Yes, they do use Nair!
http://www.evercrestkennels.com/Grooming.html
Evercrest is actually a kennel that admits to valuing and promoting the True Hairless type and criticizes the current ring fad. The fact they are open about that makes me respect them more than a lot of other folks, as the quickest way to start a fight in the Crested community is to openly talk about body hair!
So I suppose you know about the Wirehaired Pointing Griffons, the breed(s) that has split into an AKC group and a non-AKC group?
In about 1980 there was a movement in the US to mix breed the Czech Fousek with the Wirehaired Pointing Griffon.

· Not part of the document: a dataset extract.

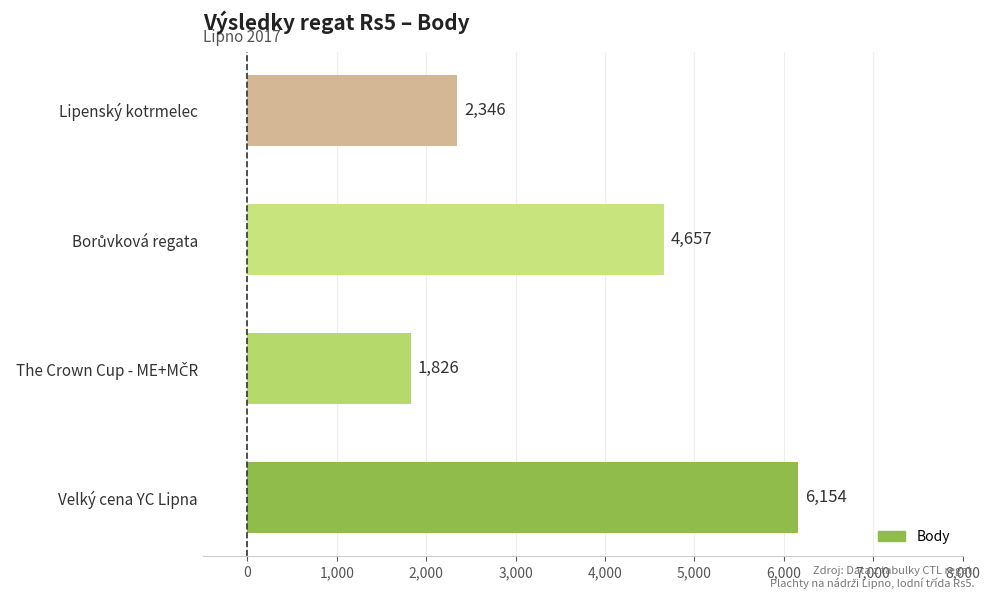

What is the maximum value shown in the chart?

6154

This resulted in a split in the breed group, and the folks who wanted to bring in the CF formed the Wirehaired Pointing Griffon Club of America. It has its own registery and is separate from the AKC-affiliated club, the American Wirehaired Pointing Griffon Association. They both use the same breed name, though.
Breeders in both groups seem to prefer hunting homes. On its website, the WPGCA even says they place pups only in hunting homes. And I was told by several AWPGA breeders that their contracts require hunting instinct testing before a puppy owner can breed his pup.
I guess I don’t have an opinion on this. Seems like both groups are getting what they want.
http://patricedodd.wordpress.com/
Oops! I submitted too soon. I wanted to add also that if I were going to get a WPG, I’d choose based on the breeder, the line, and what I wanted to do with my dog, not necessarily which group the breeder was a member of.